My friend over at Wondering Pilgrim wrote a post this morning called “Peace is a Pair of Shoes” (you can find it here). He discusses the perennial problem of giving, and the questions raised when we give to the poor; or rather the questions we raise before we give to the poor, such as, Should I? Shouldn’t I? Is this the right person? Is this the best way to help?
They are good questions. I don’t know about other parts of the world, but here at the bottom end of Africa traffic lights are overflowing with outstretched arms. Some are empty; some hold a placard, “Plees help! No work! God bless!” Other entrepreneurial souls offer sunglasses, plastic coat hangers, toys and Christmas hats.
Should I? Shouldn’t I? As always we would like definitive answers, wouldn’t we? We need a formula so that whenever we are tapped on the shoulder or tapped on the heart, we can put the situation through the flow diagram and get the answer. To give or not to give?
My rule is a simple one. Don’t give to beggars on the street. Yes, there are some who genuinely cannot find work, or whose disability precludes them from every form of income, and who are reduced to begging. But there are too many others whose begging supports an addiction I am not willing to fund. And the genuinely needy cases? They are better helped through welfare groups and non profits, which are better equipped than I to identify the real needs of the community, and to make good use of my meagre offerings.
There, that was easy, wasn’t it? The problem of the poor, sorted, and boxed and put away, nicely out of sight. Except that Jesus didn’t treat the poor as a “problem”, did he? He reached out to real people who were poor and broken, and lost and hungry. He didn’t say to his followers, “Seek answers to the questions of life.” He said, “Love your neighbour as you love yourself.” (Mark 12:31)
Jesus doesn’t give us or ask us to find answers, does he? It’s the questions that are important. There is never going to be an answer to the “problem of the poor”, or the lost, or the lonely, or the broken or the captive, just questions. What does it mean to be a neighbour in this situation, for this person, on this day? What does it mean for me to love, here and now?
Does that mean I must scrap my rule, and give to every beggar I meet? That would be another “answer” rather than a question, wouldn’t it? “Give” is just as simplistic as “Don’t give”. We are still looking for an answer, a rule; and we are not going to get one.
Jesus doesn’t appear to us in formulae and flow diagrams; he comes to us as a human being.
“Which one?” we would like to know. “Will we recognise him?”
Not many did then, why should it be any different now?
“What does he look like?”
Well, he comes as a baby (illegitimate at that), a child, a workman, a wandering rabbi, a blasphemer and a criminal—a traitor against church and state, a man on a cross. We certainly won’t recognise him if we resolutely avoid eye contact. No, we are not required to give every beggar whatever he or she wants, any more than God gives his children everything they want, but we are called to notice, to be aware.
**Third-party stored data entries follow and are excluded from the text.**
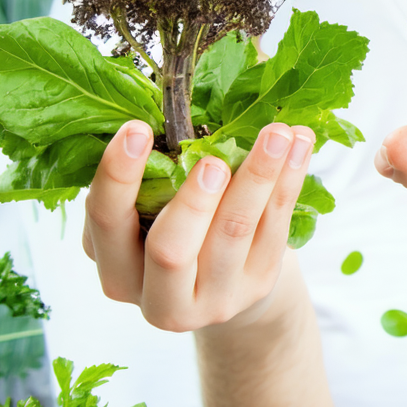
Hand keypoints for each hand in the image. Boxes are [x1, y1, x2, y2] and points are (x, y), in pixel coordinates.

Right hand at [83, 120, 314, 331]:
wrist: (226, 287)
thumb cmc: (177, 237)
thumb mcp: (150, 220)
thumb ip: (152, 183)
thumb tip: (171, 107)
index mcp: (117, 271)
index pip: (107, 223)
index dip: (118, 177)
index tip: (137, 128)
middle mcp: (159, 298)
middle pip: (170, 249)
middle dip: (193, 201)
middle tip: (213, 160)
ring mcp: (214, 299)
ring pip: (235, 233)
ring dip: (257, 176)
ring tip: (277, 133)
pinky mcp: (258, 284)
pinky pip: (276, 226)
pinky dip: (288, 180)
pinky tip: (300, 144)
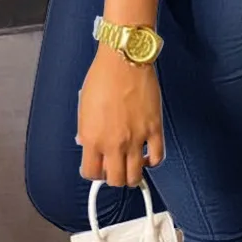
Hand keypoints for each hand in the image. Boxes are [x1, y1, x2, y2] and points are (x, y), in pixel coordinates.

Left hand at [75, 45, 165, 187]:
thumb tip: (86, 143)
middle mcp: (114, 143)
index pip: (91, 173)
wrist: (124, 61)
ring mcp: (136, 139)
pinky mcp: (154, 130)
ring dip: (132, 176)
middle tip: (114, 170)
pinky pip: (157, 157)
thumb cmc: (102, 78)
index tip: (96, 170)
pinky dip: (152, 162)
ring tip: (131, 168)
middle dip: (113, 178)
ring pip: (136, 175)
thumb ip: (85, 130)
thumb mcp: (83, 107)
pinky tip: (148, 157)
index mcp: (92, 138)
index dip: (93, 174)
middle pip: (115, 180)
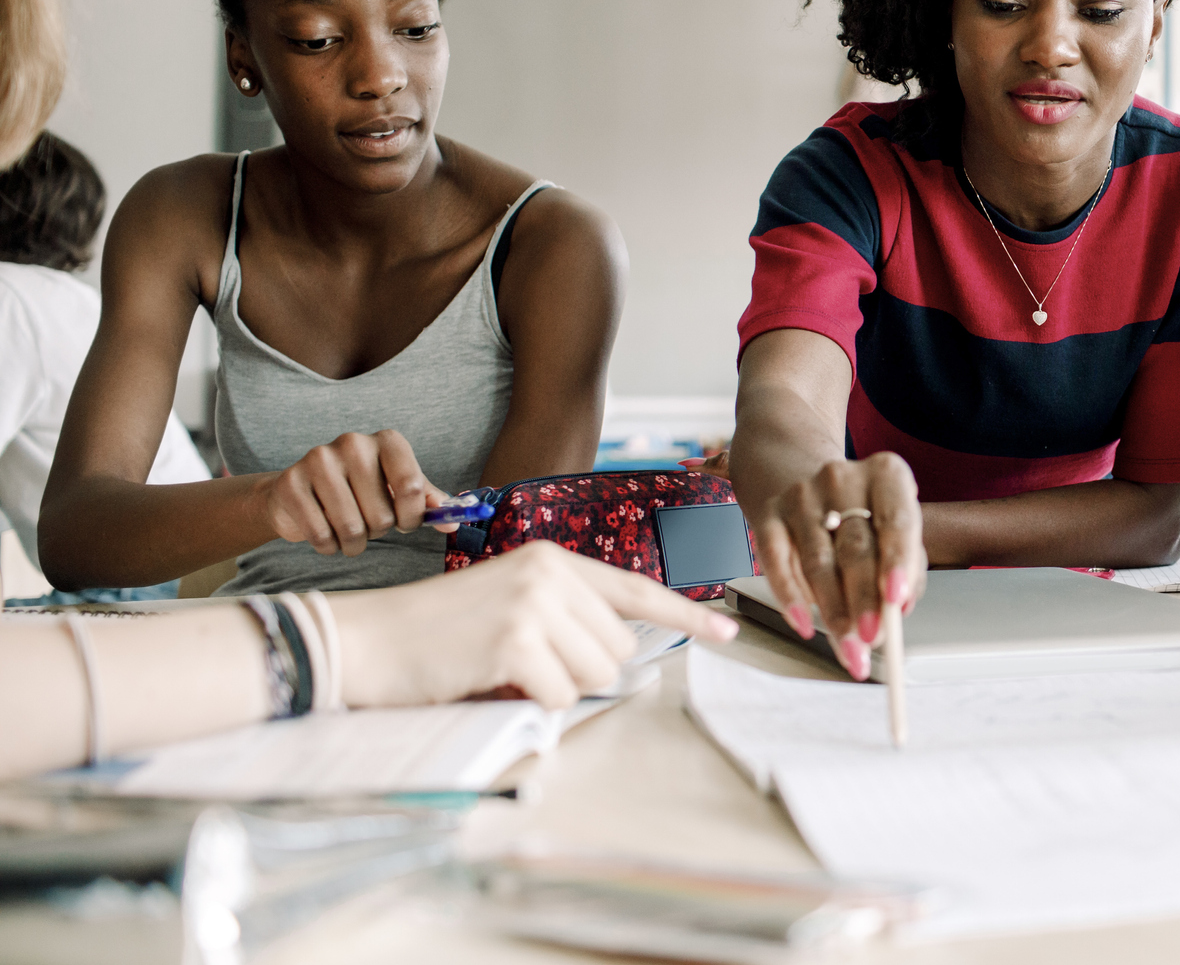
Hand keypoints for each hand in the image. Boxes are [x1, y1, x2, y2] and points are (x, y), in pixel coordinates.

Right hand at [257, 430, 444, 557]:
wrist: (302, 491)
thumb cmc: (360, 492)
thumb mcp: (399, 490)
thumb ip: (427, 503)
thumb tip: (455, 520)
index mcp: (387, 441)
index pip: (411, 486)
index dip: (412, 516)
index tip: (405, 523)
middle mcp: (353, 443)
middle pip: (382, 513)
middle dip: (379, 531)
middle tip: (370, 524)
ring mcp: (318, 460)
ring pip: (352, 528)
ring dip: (354, 543)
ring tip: (349, 533)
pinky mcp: (291, 483)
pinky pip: (321, 534)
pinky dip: (328, 546)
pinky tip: (325, 533)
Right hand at [331, 541, 737, 709]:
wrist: (366, 639)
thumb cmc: (436, 632)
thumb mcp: (509, 603)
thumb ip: (564, 616)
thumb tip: (618, 656)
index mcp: (553, 560)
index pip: (636, 590)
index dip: (686, 615)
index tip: (728, 630)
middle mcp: (552, 573)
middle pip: (618, 649)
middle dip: (581, 670)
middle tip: (523, 662)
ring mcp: (535, 605)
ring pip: (595, 675)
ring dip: (555, 688)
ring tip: (503, 668)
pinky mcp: (515, 642)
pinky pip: (559, 697)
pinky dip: (530, 704)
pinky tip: (491, 681)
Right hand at [750, 452, 927, 681]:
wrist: (806, 480)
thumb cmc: (862, 512)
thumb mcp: (893, 527)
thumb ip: (905, 567)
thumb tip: (896, 611)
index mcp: (886, 475)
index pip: (897, 519)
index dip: (898, 561)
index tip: (896, 599)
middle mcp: (843, 479)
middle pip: (855, 546)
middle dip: (864, 599)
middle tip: (872, 637)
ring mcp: (802, 495)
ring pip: (818, 561)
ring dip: (833, 610)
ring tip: (848, 645)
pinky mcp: (770, 514)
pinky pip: (776, 561)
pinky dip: (790, 597)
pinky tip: (804, 623)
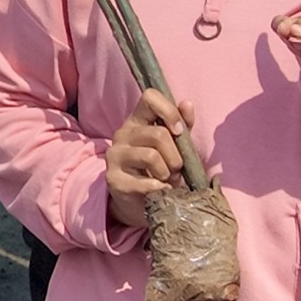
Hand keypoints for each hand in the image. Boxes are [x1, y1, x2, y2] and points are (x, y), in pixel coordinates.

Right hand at [104, 88, 196, 228]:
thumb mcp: (175, 147)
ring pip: (151, 156)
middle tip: (175, 168)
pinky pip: (145, 181)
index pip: (150, 98)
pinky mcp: (113, 178)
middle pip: (158, 134)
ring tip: (166, 179)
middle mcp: (122, 134)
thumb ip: (182, 126)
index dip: (169, 111)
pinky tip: (160, 190)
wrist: (141, 202)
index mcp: (138, 121)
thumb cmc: (161, 169)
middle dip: (176, 156)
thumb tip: (187, 103)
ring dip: (167, 173)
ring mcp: (114, 155)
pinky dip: (160, 188)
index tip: (179, 132)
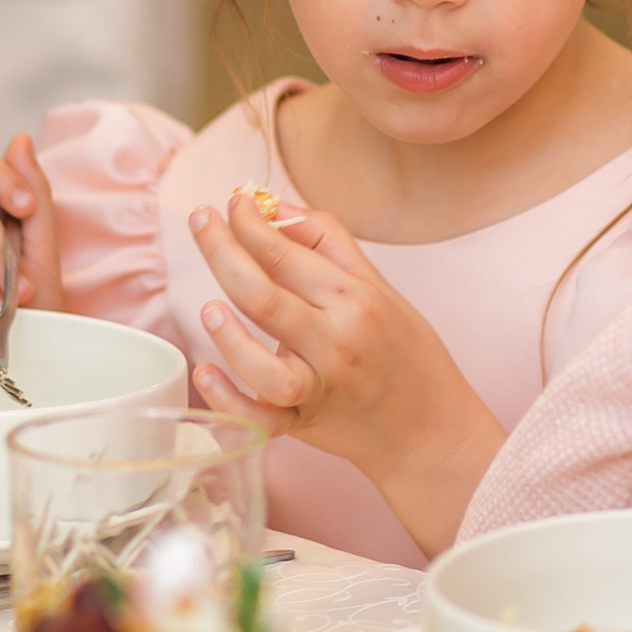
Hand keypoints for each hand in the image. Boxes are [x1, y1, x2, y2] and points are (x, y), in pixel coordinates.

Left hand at [185, 193, 504, 550]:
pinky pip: (260, 420)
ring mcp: (321, 389)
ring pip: (264, 369)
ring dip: (230, 338)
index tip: (231, 202)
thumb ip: (327, 242)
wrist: (432, 429)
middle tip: (199, 219)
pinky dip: (228, 399)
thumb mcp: (378, 286)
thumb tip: (273, 208)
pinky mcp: (305, 426)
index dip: (250, 223)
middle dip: (221, 251)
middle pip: (264, 297)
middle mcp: (336, 342)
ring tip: (208, 308)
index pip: (287, 254)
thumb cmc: (405, 351)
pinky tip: (206, 372)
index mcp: (355, 300)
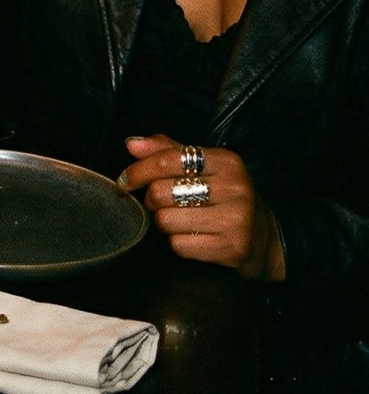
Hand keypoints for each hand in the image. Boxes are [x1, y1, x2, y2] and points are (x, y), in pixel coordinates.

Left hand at [118, 134, 283, 279]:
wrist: (266, 239)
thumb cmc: (226, 198)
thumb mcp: (205, 168)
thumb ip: (167, 152)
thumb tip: (132, 145)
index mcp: (226, 161)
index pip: (167, 159)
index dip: (138, 170)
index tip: (126, 180)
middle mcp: (235, 188)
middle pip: (160, 192)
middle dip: (152, 200)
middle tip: (162, 203)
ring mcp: (236, 219)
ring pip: (166, 220)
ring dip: (165, 223)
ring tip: (183, 220)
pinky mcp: (233, 248)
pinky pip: (179, 245)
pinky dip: (178, 243)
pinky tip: (195, 237)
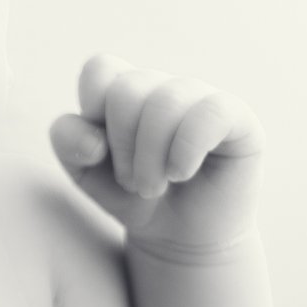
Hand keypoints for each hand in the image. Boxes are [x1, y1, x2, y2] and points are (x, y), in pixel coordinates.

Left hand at [49, 54, 263, 256]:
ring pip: (165, 102)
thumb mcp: (85, 173)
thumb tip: (94, 138)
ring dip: (151, 157)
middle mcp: (165, 87)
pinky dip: (186, 148)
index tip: (100, 151)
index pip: (101, 70)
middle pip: (128, 90)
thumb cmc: (133, 196)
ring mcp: (202, 98)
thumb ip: (69, 143)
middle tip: (133, 182)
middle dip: (122, 148)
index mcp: (126, 89)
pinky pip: (210, 112)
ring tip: (155, 186)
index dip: (93, 109)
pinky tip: (182, 172)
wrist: (180, 236)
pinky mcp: (237, 118)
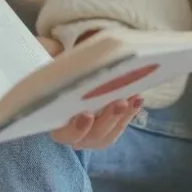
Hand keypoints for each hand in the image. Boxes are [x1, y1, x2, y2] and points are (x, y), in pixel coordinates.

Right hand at [37, 35, 143, 149]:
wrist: (68, 76)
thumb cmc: (57, 73)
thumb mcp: (53, 69)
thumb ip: (57, 68)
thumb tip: (60, 55)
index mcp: (56, 123)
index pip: (65, 134)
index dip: (76, 129)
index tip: (87, 114)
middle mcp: (75, 134)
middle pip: (93, 136)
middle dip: (108, 120)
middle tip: (119, 102)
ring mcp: (93, 133)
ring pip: (109, 134)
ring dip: (122, 116)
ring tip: (132, 97)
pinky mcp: (109, 127)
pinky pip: (121, 125)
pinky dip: (131, 111)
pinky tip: (138, 98)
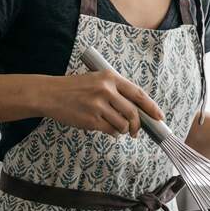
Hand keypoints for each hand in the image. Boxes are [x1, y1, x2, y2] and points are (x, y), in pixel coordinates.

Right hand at [46, 70, 163, 137]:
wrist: (50, 94)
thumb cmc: (74, 88)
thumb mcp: (96, 81)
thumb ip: (116, 92)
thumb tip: (137, 111)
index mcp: (110, 78)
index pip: (138, 94)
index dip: (151, 107)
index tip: (159, 117)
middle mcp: (106, 90)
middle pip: (133, 113)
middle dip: (138, 125)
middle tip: (136, 131)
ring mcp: (98, 106)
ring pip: (122, 124)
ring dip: (122, 130)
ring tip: (114, 127)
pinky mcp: (91, 120)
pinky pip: (110, 131)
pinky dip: (111, 132)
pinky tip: (103, 127)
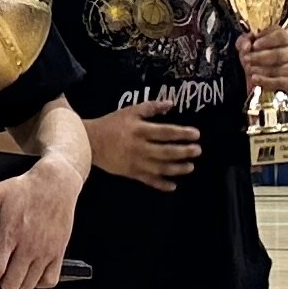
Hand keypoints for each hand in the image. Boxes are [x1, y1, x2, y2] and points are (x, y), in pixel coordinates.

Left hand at [0, 157, 81, 288]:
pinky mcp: (58, 252)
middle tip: (1, 272)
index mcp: (10, 234)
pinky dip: (41, 282)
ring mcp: (45, 251)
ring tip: (16, 271)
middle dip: (2, 282)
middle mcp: (28, 246)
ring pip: (29, 285)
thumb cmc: (27, 188)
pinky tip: (34, 272)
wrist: (56, 183)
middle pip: (12, 283)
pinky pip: (50, 280)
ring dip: (20, 282)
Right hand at [86, 103, 201, 190]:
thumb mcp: (130, 111)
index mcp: (140, 130)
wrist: (89, 142)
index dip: (183, 133)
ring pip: (161, 168)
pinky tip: (173, 186)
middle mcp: (140, 147)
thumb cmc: (111, 124)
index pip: (166, 132)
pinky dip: (161, 184)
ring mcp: (136, 162)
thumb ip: (151, 107)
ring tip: (190, 167)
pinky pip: (148, 181)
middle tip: (198, 151)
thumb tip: (170, 103)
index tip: (196, 134)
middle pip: (167, 151)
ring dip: (177, 168)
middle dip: (184, 152)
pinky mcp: (131, 173)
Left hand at [238, 30, 287, 93]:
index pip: (279, 36)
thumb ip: (249, 38)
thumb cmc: (276, 48)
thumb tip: (244, 45)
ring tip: (248, 68)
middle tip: (246, 58)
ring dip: (260, 70)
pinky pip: (278, 83)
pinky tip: (255, 79)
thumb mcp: (263, 38)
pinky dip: (265, 82)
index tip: (254, 43)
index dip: (266, 40)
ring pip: (277, 70)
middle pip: (278, 55)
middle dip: (259, 57)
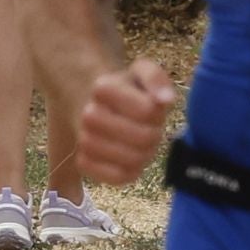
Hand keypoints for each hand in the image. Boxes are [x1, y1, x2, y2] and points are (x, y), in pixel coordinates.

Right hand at [77, 58, 176, 185]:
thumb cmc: (128, 90)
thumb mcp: (143, 72)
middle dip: (155, 133)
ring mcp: (84, 141)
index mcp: (103, 88)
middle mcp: (88, 115)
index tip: (152, 107)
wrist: (97, 106)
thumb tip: (166, 100)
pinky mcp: (84, 163)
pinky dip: (133, 170)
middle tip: (151, 127)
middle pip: (144, 138)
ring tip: (141, 140)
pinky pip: (119, 177)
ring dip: (146, 153)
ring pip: (133, 159)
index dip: (159, 112)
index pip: (148, 110)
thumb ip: (157, 79)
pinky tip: (131, 156)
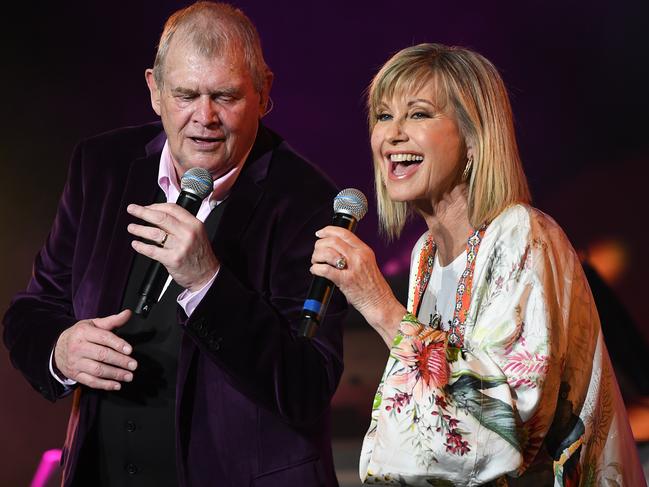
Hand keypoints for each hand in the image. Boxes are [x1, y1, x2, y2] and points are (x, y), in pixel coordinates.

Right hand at [53, 309, 136, 390]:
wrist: (57, 347)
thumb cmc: (80, 335)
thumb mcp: (93, 324)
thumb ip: (112, 320)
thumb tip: (127, 313)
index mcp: (83, 332)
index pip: (103, 338)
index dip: (118, 344)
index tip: (130, 350)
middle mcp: (78, 347)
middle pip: (102, 355)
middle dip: (120, 361)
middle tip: (133, 365)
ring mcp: (75, 362)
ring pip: (97, 370)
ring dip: (115, 374)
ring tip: (129, 375)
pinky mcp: (75, 374)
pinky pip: (91, 381)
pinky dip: (105, 385)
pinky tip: (116, 385)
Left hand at [126, 203, 218, 291]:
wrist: (207, 275)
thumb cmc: (199, 255)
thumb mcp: (197, 233)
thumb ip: (181, 224)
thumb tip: (159, 215)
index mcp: (194, 224)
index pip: (172, 208)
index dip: (156, 206)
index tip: (146, 207)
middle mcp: (187, 233)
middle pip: (161, 217)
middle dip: (143, 212)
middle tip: (132, 209)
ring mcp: (180, 246)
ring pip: (154, 233)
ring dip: (139, 229)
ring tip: (132, 227)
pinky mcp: (173, 259)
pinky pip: (152, 250)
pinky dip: (141, 247)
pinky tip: (136, 244)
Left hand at [310, 226, 405, 345]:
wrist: (380, 303)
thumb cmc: (374, 287)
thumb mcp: (368, 264)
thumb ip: (355, 254)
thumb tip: (335, 249)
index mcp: (365, 250)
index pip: (344, 233)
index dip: (328, 230)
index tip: (320, 233)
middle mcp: (359, 256)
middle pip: (333, 241)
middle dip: (319, 245)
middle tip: (316, 252)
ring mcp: (352, 268)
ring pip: (327, 253)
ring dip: (316, 256)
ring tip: (316, 262)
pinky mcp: (345, 281)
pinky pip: (325, 270)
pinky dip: (316, 269)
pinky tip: (315, 271)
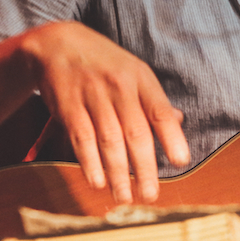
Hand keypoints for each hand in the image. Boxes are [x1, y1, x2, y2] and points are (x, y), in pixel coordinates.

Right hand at [17, 21, 189, 202]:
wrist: (58, 44)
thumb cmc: (104, 64)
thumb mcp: (133, 72)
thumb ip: (152, 100)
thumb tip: (177, 122)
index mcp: (140, 78)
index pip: (160, 111)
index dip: (172, 137)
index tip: (181, 162)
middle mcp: (118, 87)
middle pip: (135, 133)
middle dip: (144, 168)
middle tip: (150, 195)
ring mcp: (93, 96)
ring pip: (109, 140)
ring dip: (118, 173)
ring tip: (125, 196)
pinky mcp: (68, 106)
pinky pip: (81, 139)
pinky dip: (90, 163)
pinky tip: (98, 181)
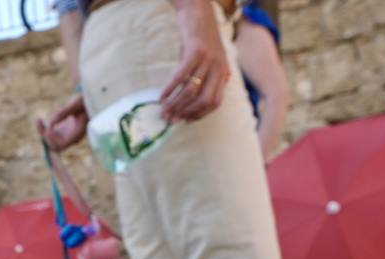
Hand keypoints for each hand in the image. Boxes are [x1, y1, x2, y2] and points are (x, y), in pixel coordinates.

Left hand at [38, 94, 87, 151]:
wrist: (89, 100)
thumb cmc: (85, 101)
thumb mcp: (75, 104)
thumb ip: (64, 113)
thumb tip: (50, 123)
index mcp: (77, 134)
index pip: (62, 145)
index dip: (53, 139)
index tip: (49, 127)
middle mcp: (71, 138)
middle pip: (55, 146)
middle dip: (46, 137)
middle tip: (40, 122)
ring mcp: (66, 135)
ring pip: (50, 142)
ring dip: (42, 133)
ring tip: (38, 120)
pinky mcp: (61, 131)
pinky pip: (49, 135)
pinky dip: (43, 129)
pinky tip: (39, 120)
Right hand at [161, 0, 229, 122]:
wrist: (199, 11)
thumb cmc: (200, 38)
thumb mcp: (208, 60)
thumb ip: (206, 78)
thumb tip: (191, 100)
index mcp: (223, 73)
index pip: (215, 103)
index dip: (199, 114)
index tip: (185, 120)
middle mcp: (219, 68)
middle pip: (204, 100)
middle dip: (185, 113)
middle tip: (170, 119)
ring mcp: (208, 60)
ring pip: (191, 91)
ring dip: (175, 104)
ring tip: (163, 111)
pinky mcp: (195, 51)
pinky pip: (181, 76)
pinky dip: (169, 89)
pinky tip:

The point about the Good Samaritan was that he didn’t ask, “Who is my neighbour?” He looked for opportunities to be a neighbour. Your opportunities will be different from mine, because we are different, and our circumstances are different. But if we keep our heads up, and if we are willing to risk looking people in the eye and asking God to reveal himself to us, the opportunities will come. And the love of God, not the answers about God, will begin to flow more freely though us and in us.
Are you afraid? I am, but if that’s where God is at work, isn’t that where we want to be?